You don’t get labelled a prospective England captain for nothing. And when Blues scouted Curtis Davies in his early days he reminded them of a young Paul McGrath.
High praise, exalted company indeed.
Davies’ career path has not panned out as one right to the very top, as once was imagined. There are always twists and turns and circumstances beyond a player’s control along the way.
But this season Davies has undoubtedly performed in the manner of a top class defender and leader.
After his big move from Albion to Villa in 2007, it wasn’t quite the lift-off expected for Davies. Injuries and a feeling that Martin O’Neill didn’t give him a fair crack at things meant his career stalled.
After a loan spell at Leicester City, Blues brought him to St Andrew’s just over a year ago.

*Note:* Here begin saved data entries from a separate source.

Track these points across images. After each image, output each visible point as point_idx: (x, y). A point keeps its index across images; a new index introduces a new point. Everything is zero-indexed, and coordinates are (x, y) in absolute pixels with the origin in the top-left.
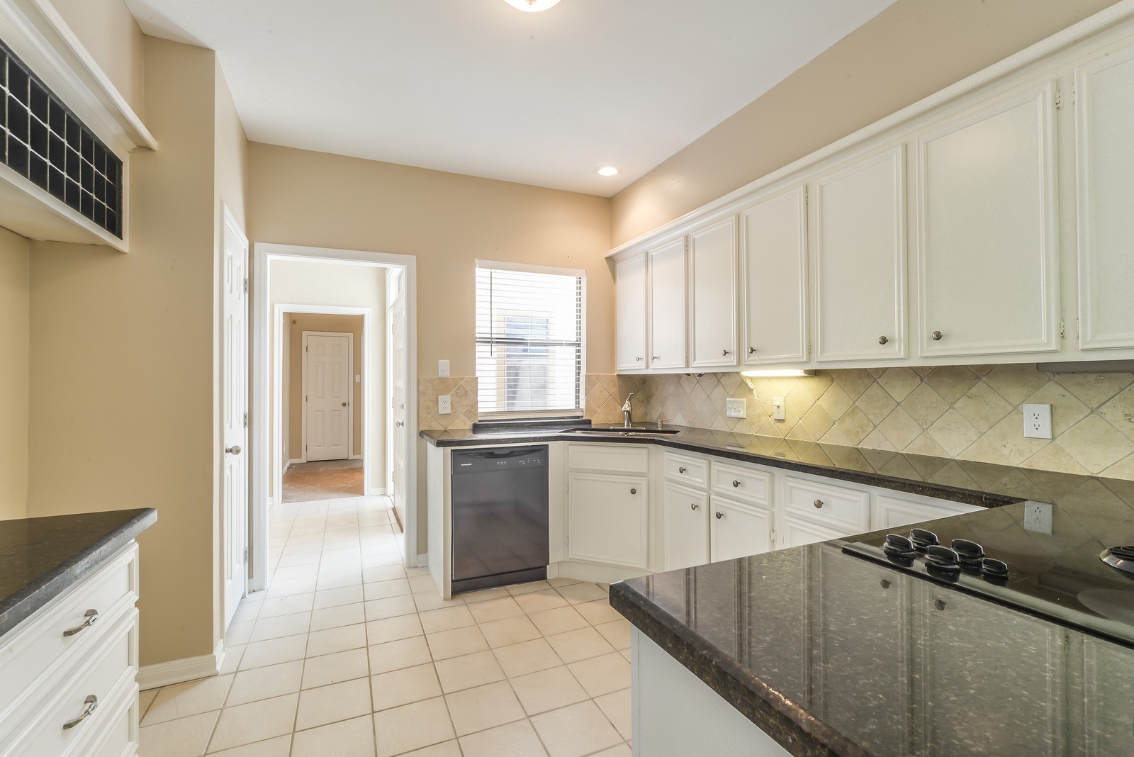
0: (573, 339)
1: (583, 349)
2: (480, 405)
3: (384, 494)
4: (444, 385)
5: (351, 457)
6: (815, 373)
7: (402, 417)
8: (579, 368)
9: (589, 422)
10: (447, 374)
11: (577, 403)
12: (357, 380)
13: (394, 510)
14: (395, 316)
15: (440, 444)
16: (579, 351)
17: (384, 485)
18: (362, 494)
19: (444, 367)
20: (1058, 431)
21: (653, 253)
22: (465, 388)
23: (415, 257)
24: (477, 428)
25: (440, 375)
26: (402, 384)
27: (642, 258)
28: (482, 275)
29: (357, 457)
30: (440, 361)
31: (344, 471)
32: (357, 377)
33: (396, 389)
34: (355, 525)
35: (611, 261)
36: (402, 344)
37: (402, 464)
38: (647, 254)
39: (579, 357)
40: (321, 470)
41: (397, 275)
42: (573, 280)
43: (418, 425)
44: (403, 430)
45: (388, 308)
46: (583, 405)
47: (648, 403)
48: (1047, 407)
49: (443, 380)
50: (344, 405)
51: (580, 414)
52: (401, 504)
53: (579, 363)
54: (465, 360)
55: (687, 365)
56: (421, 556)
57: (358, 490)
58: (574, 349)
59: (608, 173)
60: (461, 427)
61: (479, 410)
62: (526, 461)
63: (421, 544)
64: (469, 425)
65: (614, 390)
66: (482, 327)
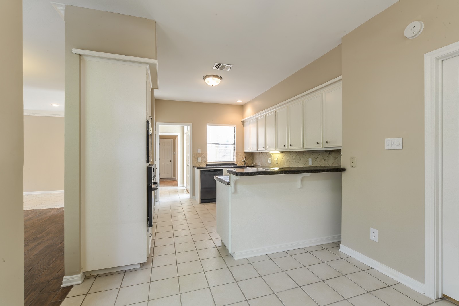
0: (233, 143)
1: (235, 145)
2: (208, 160)
3: (183, 186)
4: (198, 155)
5: (173, 177)
6: (282, 152)
7: (189, 163)
8: (234, 151)
9: (237, 165)
10: (200, 152)
11: (234, 160)
12: (174, 154)
13: (187, 189)
14: (187, 136)
15: (198, 168)
16: (234, 146)
17: (183, 183)
18: (178, 186)
19: (199, 151)
20: (313, 163)
21: (251, 121)
22: (204, 156)
23: (192, 124)
24: (207, 165)
25: (198, 152)
26: (189, 155)
27: (249, 122)
28: (209, 128)
29: (174, 177)
30: (198, 149)
31: (171, 181)
32: (174, 152)
33: (187, 156)
34: (176, 192)
35: (243, 122)
36: (189, 144)
37: (189, 176)
38: (250, 121)
39: (234, 148)
40: (164, 181)
41: (187, 129)
42: (233, 127)
43: (193, 165)
44: (189, 167)
45: (184, 133)
46: (235, 160)
47: (253, 160)
48: (311, 159)
49: (199, 154)
50: (170, 161)
51: (234, 163)
52: (189, 188)
53: (234, 149)
54: (205, 149)
55: (257, 150)
56: (194, 196)
57: (177, 185)
58: (233, 145)
59: (240, 101)
60: (204, 165)
61: (208, 161)
62: (218, 173)
63: (194, 194)
64: (205, 165)
65: (244, 156)
66: (208, 141)
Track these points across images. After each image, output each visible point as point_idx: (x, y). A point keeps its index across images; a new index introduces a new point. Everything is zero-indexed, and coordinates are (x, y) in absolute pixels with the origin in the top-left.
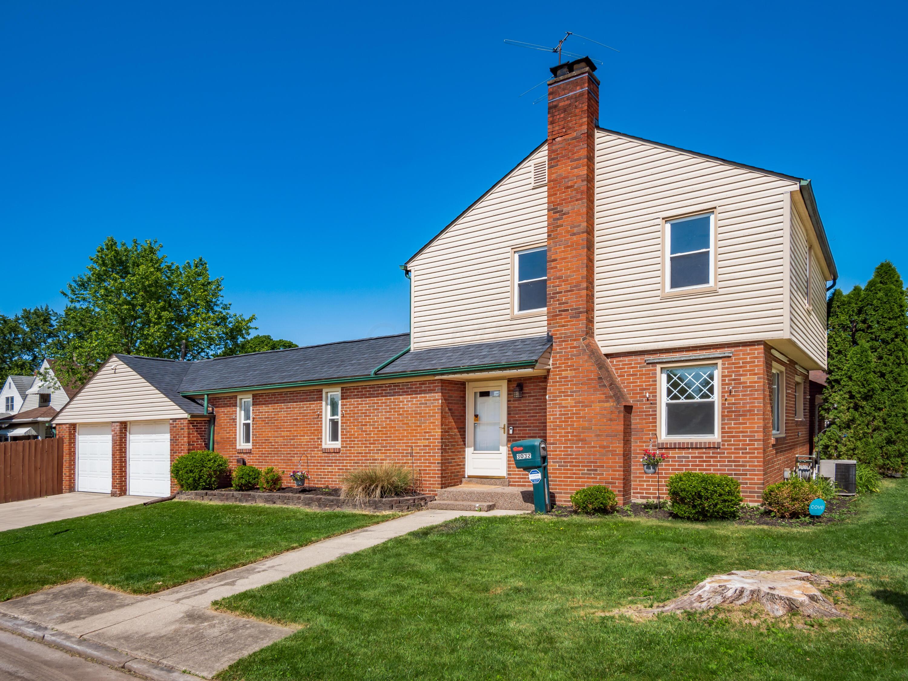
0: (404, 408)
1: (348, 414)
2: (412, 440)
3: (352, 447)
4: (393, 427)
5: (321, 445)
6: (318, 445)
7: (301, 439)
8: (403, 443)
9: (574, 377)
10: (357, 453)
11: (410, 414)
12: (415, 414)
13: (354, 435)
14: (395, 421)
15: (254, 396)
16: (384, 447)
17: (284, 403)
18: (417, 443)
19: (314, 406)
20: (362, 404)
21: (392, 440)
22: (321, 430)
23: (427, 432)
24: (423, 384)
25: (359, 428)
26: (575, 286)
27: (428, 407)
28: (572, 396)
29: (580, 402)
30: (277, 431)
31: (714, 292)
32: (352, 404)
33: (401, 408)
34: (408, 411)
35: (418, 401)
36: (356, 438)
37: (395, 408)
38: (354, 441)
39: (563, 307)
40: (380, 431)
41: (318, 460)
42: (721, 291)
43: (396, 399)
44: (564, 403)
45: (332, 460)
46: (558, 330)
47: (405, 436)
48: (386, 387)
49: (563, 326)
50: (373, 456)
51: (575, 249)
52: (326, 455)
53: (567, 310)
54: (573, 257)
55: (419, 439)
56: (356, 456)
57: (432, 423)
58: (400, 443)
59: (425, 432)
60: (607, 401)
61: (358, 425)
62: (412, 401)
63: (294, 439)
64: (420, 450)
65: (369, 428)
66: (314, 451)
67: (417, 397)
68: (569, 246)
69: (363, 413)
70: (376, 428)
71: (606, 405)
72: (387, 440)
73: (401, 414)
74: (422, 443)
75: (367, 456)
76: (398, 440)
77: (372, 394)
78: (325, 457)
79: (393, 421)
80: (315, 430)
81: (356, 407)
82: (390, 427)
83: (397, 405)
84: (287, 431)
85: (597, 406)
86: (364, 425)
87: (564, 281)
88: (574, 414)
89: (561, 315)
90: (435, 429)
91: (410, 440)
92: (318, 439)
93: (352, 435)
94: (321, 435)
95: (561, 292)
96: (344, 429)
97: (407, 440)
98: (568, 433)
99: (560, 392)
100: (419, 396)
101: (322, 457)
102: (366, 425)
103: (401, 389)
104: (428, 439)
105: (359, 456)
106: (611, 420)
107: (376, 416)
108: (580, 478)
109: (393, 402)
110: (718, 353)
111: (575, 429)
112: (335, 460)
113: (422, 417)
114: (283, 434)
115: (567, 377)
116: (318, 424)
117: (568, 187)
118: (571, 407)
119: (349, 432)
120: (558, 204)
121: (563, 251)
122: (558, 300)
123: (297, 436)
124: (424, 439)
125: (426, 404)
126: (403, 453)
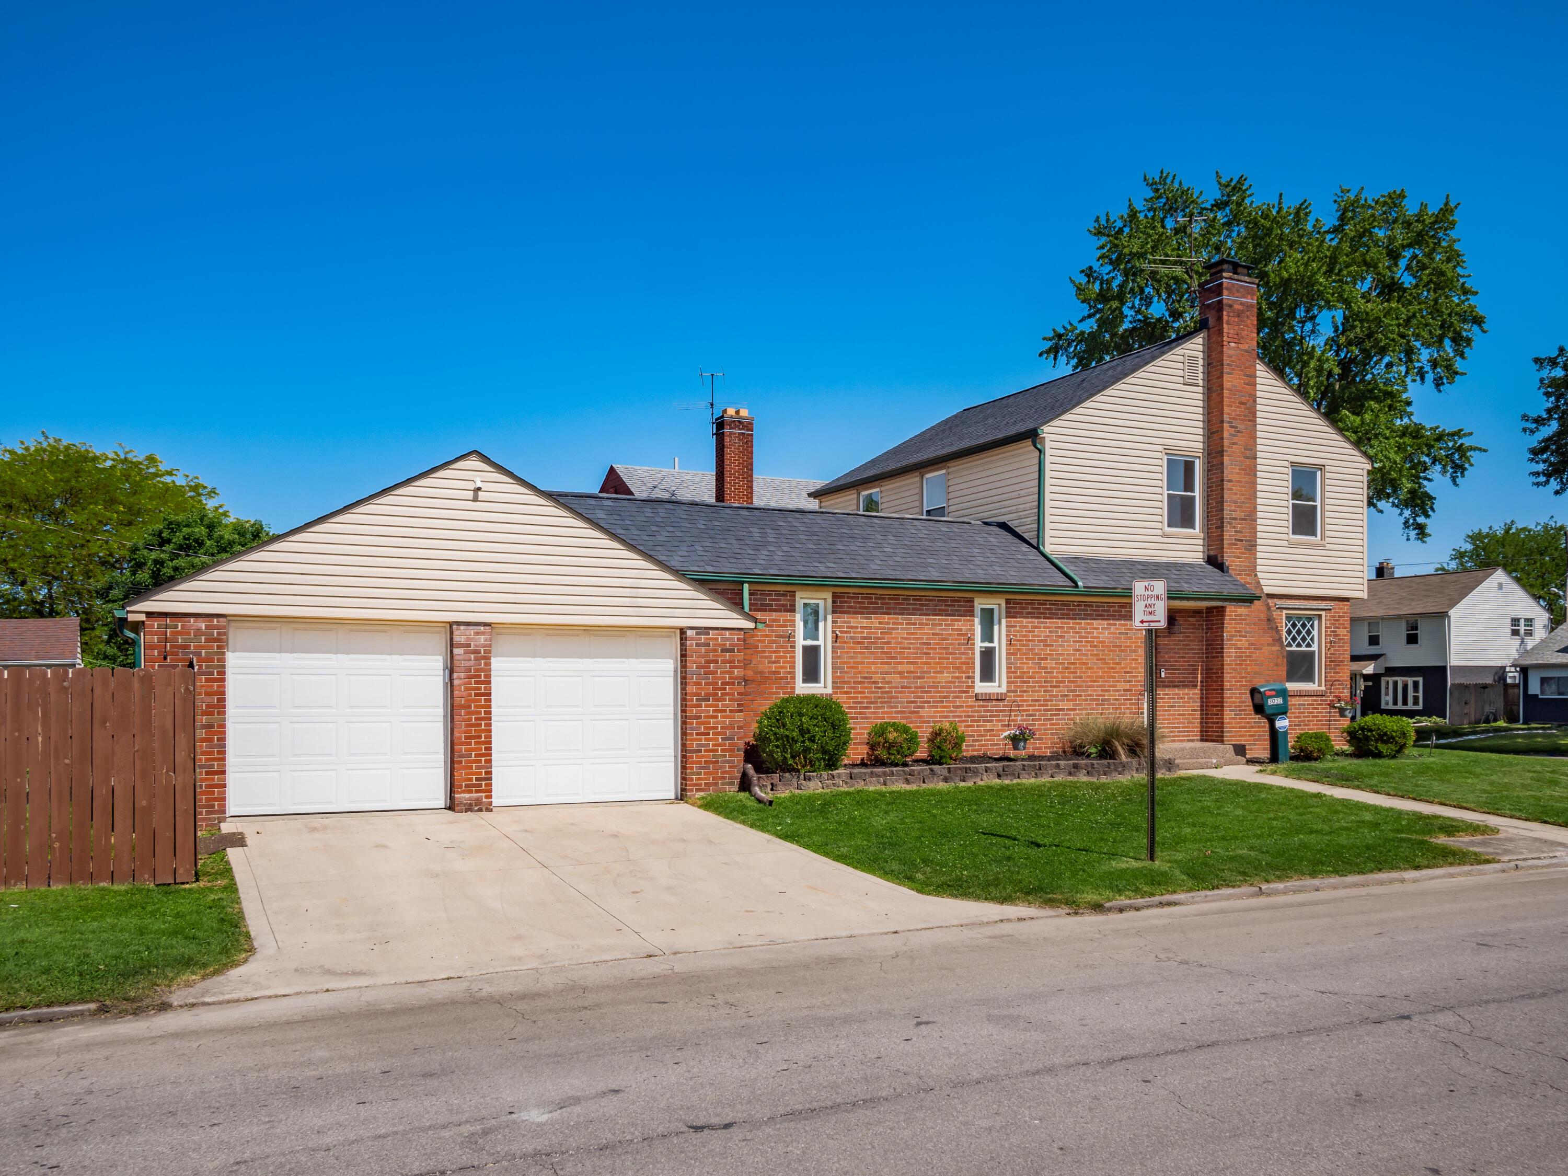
0: (1099, 637)
1: (1019, 640)
2: (1109, 682)
3: (1025, 692)
4: (1084, 664)
5: (973, 687)
6: (968, 687)
7: (936, 678)
8: (1098, 686)
9: (1248, 615)
10: (1032, 701)
11: (1107, 646)
12: (1114, 646)
13: (1028, 672)
14: (1087, 655)
15: (835, 597)
16: (1072, 691)
17: (903, 614)
18: (1116, 686)
19: (960, 623)
20: (1040, 627)
21: (1084, 681)
22: (973, 663)
23: (1128, 672)
24: (1122, 607)
25: (1036, 664)
26: (1248, 516)
27: (1129, 638)
28: (1245, 636)
29: (1252, 644)
30: (889, 663)
31: (1322, 547)
32: (1025, 627)
33: (1095, 637)
34: (1104, 642)
35: (1117, 629)
36: (1031, 677)
37: (1087, 637)
38: (1029, 682)
39: (1239, 536)
40: (1067, 668)
41: (968, 712)
42: (1329, 546)
43: (1088, 624)
44: (1239, 644)
45: (992, 711)
46: (1233, 561)
47: (1101, 677)
48: (1074, 605)
49: (1238, 557)
50: (1056, 705)
51: (1249, 474)
52: (981, 703)
53: (1241, 541)
54: (1247, 482)
55: (1118, 681)
56: (1030, 706)
57: (1134, 660)
58: (1093, 686)
59: (1125, 672)
60: (1274, 645)
61: (1034, 659)
62: (1110, 629)
63: (923, 678)
64: (1119, 695)
65: (1050, 664)
66: (961, 697)
67: (1115, 625)
68: (1242, 469)
69: (1041, 641)
70: (1061, 664)
71: (1274, 648)
72: (1076, 682)
73: (1095, 646)
74: (1121, 686)
75: (1047, 705)
76: (1091, 681)
77: (1054, 614)
78: (979, 706)
79: (1084, 655)
80: (962, 663)
81: (1030, 632)
82: (1080, 664)
83: (1089, 633)
84: (908, 663)
85: (1266, 650)
86: (1042, 659)
87: (1239, 507)
88: (1247, 656)
89: (1236, 544)
90: (1137, 668)
91: (1106, 681)
92: (968, 677)
93: (1024, 673)
94: (974, 672)
95: (1236, 519)
96: (1011, 663)
97: (1103, 681)
98: (1243, 677)
99: (1236, 632)
100: (1117, 622)
101: (974, 706)
102: (1046, 659)
103: (1095, 611)
104: (1129, 681)
105: (1035, 706)
106: (1277, 665)
107: (1061, 646)
108: (1252, 727)
109: (1083, 628)
110: (1323, 605)
111: (1248, 673)
112: (997, 711)
113: (1123, 651)
114: (900, 668)
115: (1241, 615)
116: (967, 654)
117: (1242, 403)
118: (1246, 648)
119: (1019, 668)
120: (1234, 419)
121: (1238, 474)
122: (1234, 527)
123: (929, 672)
124: (1125, 681)
125: (1127, 634)
126: (1098, 700)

He had a difficult settling-in period as Blues slithered to Premier League relegation. But his immense performance on the last day of the campaign at Spurs hinted at what was to come.
And as one of the holdovers from a huge summer of upheaval that saw Roger Johnson, Scott Dann, Martin Jiranek and subsequently Liam Ridgewell leave, Blues reliance on him was always going to be critical.
Davies has responded in style.
He scored Blues’ opening goal of the season at Derby County for good measure (and has continued to be a major threat at set-pieces) and settled into a vein of form that has him earmarked as a player-of-the-season candidate already. Davies has found a home, he has the trust of his manager, he has responsibility and he is playing regularly.
The wily knowledge of Steven Caldwell alongside him has helped, as has David Murphy and Stephen Carr/Jonathan Spector at full-back.
Yet Davies has emerged as a class act and an inspiring figure this campaign in a redoubtable Blues team.
Of course, Davies and Blues are not pitting themselves against some of the world’s best attacks week in, week out in the Premier League. In Europe and in the FA Cup at Chelsea, they haven’t done badly, mind.
Fernando Torres was seen off at Stamford Bridge last Saturday by half-time, then Didier Drogba didn’t get his own way.
Davies has insisted that whilst the plaudits are nice, his mission to help Blues gain promotion from the Championship is the main concern – and performing consistently against whoever his opponents are.
Asked about his own worth after Blues 1-1 fifth round draw, and how he didn’t look out of place, he commented: “It’s easier to judge as you don’t get the same quality in the Championship. And I didn’t feel that anyone took advantage of me. But it’s important to keep it up in the league every week.”
And that’s as a team, he added: “People talk about the defence as a defensive four. But the five in front of us, they put in a great shift.
“Their midfielders, even their holding midfielders, everyone was bombing on so you have to follow your runners and basically cover other people. Everyone covered every blade of grass and worked hard for one another, and that’s what we’ve done as a team all season.”